Stored data:
══════════════════════════════

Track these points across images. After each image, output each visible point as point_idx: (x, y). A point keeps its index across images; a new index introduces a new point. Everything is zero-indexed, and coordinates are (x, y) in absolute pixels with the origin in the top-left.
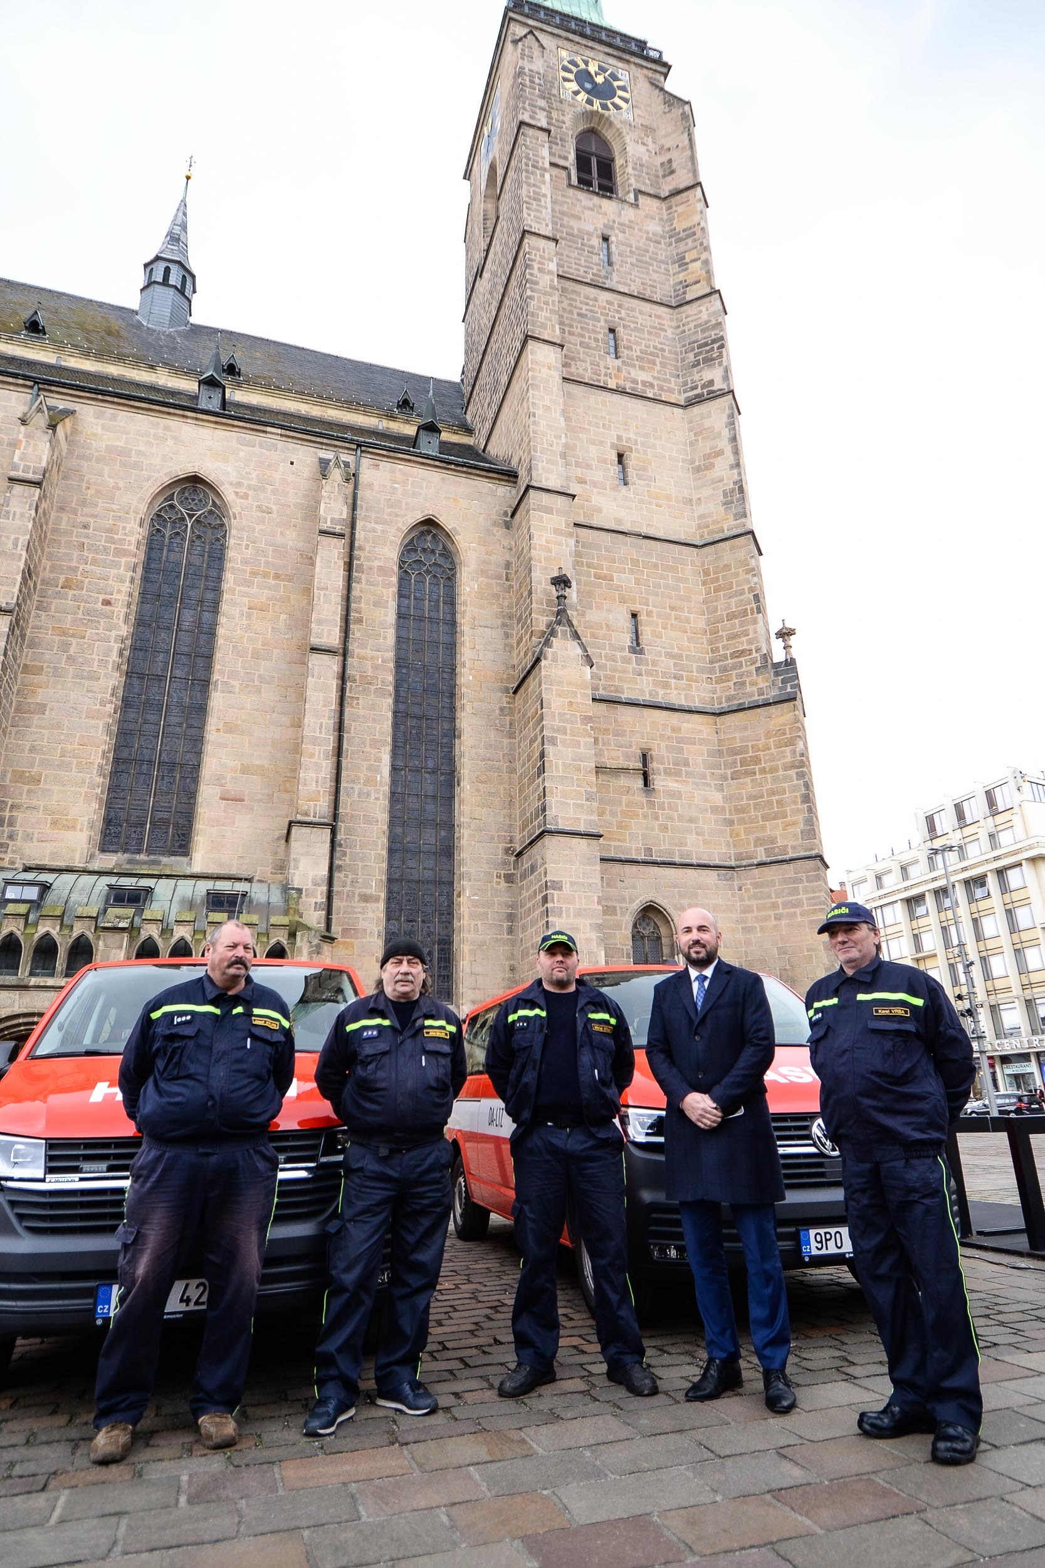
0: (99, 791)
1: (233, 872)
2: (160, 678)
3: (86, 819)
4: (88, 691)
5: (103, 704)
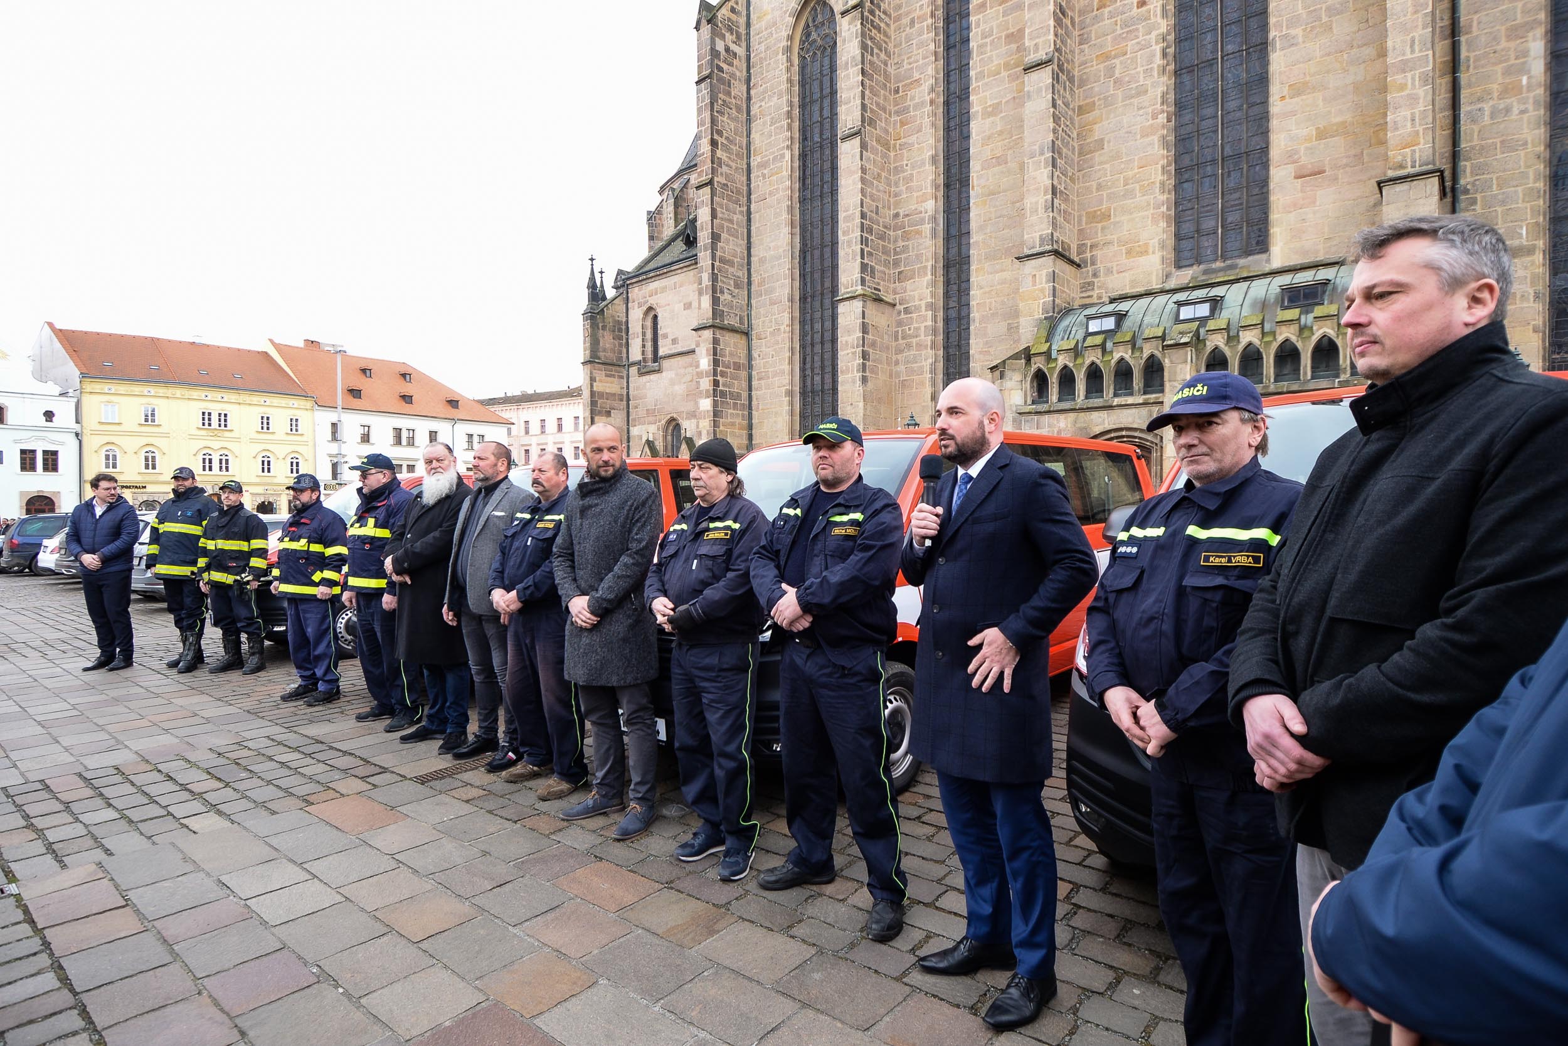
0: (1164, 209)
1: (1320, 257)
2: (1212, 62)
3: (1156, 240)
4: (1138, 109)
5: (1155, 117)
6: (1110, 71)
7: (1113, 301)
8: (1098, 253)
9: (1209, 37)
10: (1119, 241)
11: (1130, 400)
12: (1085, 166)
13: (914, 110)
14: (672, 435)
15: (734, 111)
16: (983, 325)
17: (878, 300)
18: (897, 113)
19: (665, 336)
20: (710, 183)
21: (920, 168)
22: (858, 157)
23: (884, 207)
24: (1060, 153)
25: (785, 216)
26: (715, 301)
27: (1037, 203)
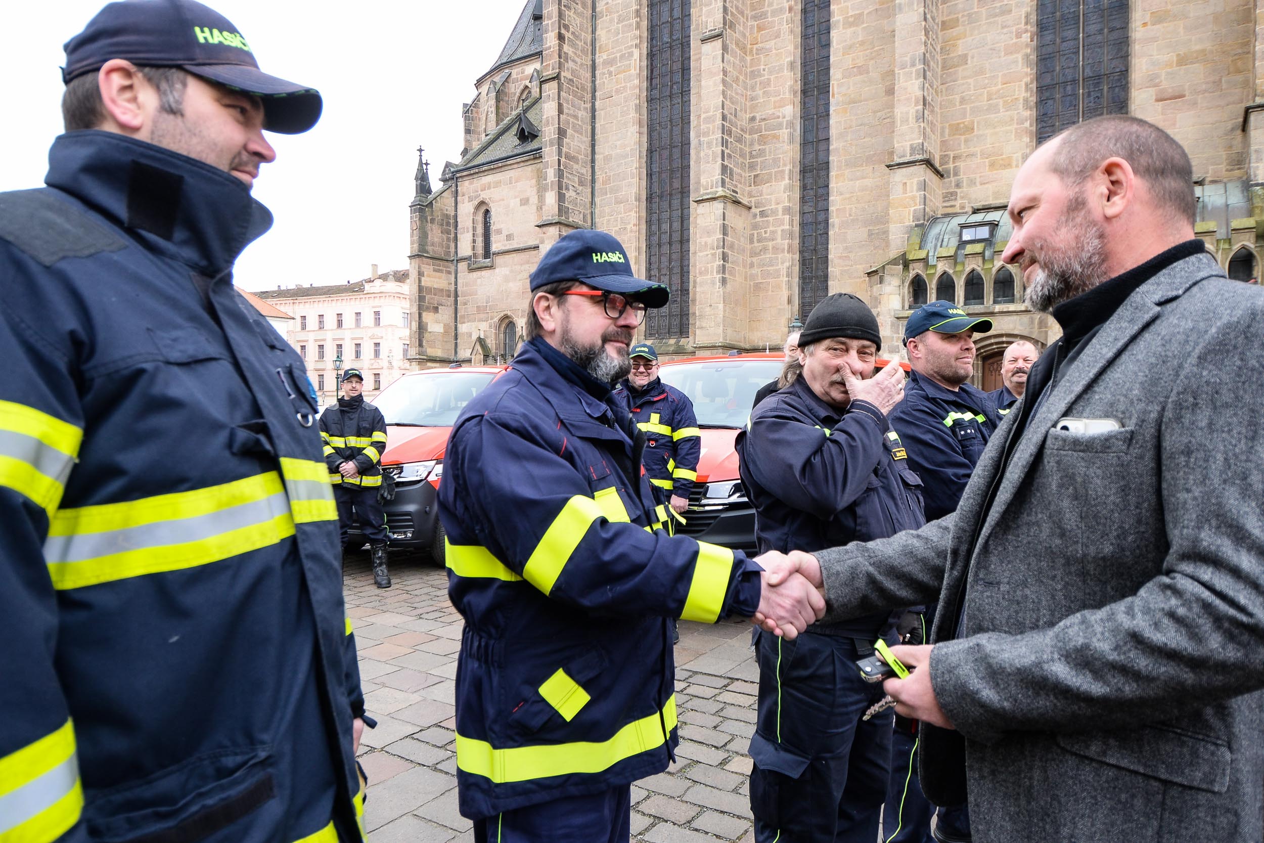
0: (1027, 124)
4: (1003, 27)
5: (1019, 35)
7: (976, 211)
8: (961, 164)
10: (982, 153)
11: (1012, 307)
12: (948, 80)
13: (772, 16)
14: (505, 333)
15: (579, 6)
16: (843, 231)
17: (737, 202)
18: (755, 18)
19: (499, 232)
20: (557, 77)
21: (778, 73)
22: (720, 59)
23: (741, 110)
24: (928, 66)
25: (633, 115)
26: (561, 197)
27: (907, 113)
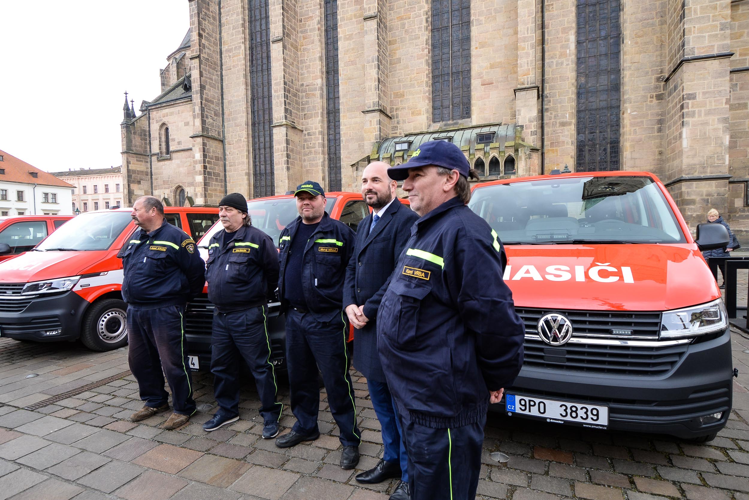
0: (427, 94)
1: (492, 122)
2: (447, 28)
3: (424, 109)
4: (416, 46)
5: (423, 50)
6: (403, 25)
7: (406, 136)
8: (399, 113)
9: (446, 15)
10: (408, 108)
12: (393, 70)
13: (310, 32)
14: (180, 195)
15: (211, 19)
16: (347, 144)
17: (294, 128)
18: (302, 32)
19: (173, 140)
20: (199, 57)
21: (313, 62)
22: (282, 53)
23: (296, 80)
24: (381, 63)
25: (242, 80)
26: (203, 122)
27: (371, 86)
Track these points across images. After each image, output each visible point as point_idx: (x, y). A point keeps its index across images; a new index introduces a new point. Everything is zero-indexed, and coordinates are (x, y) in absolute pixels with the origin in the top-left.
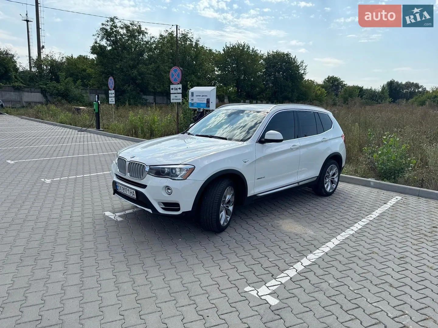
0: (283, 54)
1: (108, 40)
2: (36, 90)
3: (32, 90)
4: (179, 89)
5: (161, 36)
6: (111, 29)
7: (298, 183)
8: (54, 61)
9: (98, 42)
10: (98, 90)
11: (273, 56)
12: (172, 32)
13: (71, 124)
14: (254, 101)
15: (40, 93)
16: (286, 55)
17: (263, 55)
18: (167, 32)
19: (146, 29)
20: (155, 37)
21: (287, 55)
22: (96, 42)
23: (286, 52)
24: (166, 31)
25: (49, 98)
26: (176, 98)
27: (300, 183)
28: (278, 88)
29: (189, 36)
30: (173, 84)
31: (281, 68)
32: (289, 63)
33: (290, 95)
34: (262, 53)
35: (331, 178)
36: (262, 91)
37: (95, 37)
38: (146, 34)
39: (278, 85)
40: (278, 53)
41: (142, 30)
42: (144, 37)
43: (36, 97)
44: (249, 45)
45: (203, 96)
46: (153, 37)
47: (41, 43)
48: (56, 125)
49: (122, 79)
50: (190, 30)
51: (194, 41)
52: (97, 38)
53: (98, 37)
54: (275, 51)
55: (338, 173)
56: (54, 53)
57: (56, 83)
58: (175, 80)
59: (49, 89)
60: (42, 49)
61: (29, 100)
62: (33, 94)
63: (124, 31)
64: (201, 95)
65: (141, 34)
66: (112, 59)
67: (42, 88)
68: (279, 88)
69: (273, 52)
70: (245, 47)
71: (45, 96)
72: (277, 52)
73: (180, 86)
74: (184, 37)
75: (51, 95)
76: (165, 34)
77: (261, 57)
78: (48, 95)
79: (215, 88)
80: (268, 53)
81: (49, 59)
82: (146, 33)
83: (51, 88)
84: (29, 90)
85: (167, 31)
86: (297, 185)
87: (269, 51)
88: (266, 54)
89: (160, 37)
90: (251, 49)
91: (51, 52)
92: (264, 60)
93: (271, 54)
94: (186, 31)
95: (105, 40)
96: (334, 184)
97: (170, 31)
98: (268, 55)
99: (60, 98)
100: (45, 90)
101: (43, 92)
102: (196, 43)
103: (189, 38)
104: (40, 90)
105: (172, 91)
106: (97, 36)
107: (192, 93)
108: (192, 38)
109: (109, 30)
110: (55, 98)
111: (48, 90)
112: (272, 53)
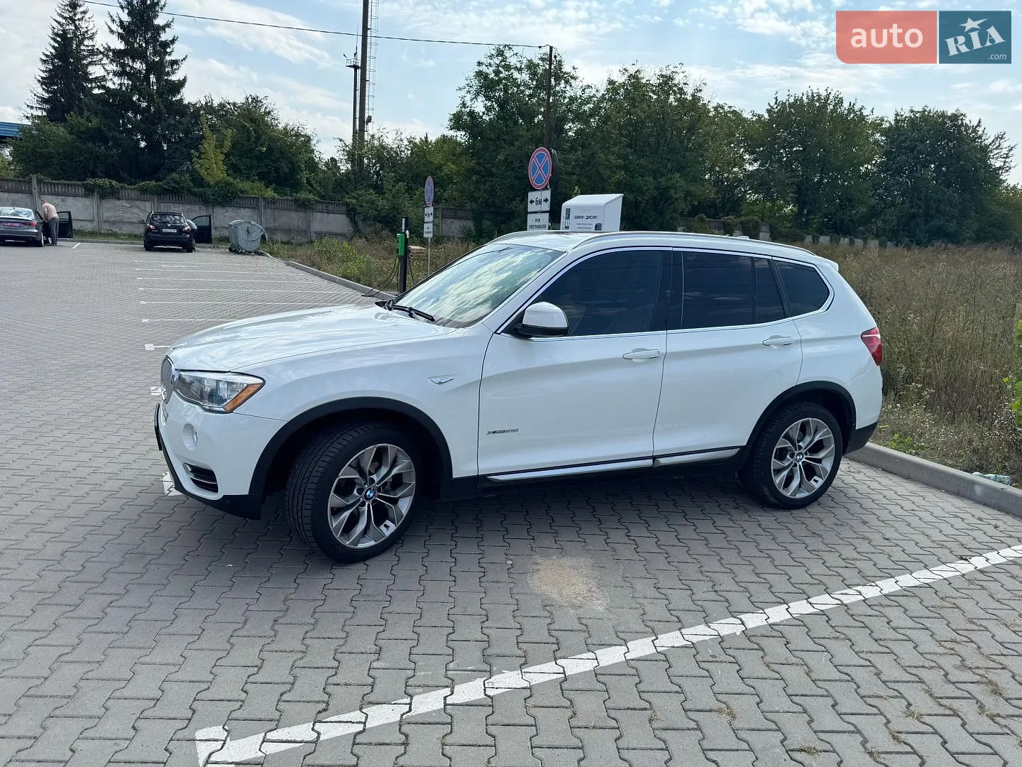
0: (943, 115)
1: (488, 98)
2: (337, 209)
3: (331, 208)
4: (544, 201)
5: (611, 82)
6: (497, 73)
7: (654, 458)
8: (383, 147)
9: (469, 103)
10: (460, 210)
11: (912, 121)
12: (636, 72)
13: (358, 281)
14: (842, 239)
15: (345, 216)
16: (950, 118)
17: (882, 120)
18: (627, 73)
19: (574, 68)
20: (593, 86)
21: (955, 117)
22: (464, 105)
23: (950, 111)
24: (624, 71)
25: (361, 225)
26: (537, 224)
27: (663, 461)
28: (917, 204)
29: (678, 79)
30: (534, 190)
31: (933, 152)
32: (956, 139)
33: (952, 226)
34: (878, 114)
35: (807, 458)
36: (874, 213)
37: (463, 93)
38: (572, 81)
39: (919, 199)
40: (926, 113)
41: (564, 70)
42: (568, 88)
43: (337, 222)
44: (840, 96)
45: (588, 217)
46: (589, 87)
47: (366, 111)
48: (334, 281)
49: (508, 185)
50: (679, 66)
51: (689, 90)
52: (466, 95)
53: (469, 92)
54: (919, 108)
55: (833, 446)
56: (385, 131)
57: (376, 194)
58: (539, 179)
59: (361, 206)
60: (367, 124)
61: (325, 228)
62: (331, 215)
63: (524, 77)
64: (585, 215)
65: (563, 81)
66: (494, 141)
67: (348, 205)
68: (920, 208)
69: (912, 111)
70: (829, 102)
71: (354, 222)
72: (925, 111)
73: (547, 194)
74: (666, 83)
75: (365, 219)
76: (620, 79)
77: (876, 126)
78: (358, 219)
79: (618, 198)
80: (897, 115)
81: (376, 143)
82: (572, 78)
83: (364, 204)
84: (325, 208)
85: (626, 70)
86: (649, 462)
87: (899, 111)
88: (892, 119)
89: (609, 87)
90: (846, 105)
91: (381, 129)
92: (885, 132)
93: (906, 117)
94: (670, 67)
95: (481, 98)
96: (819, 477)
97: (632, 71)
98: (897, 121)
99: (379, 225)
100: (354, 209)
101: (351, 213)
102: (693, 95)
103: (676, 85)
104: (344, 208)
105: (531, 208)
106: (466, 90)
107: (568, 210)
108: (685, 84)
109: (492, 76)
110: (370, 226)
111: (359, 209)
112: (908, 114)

══════════════════════════════

Task requirements:
Once you find the line with "101: (43, 92)" above, print it and every line after it up to and including the line with "111: (48, 90)", exactly as written and nothing else.

Task result:
101: (43, 92)
102: (196, 43)
103: (189, 38)
104: (40, 90)
105: (172, 91)
106: (97, 36)
107: (192, 93)
108: (192, 38)
109: (109, 30)
110: (55, 98)
111: (48, 90)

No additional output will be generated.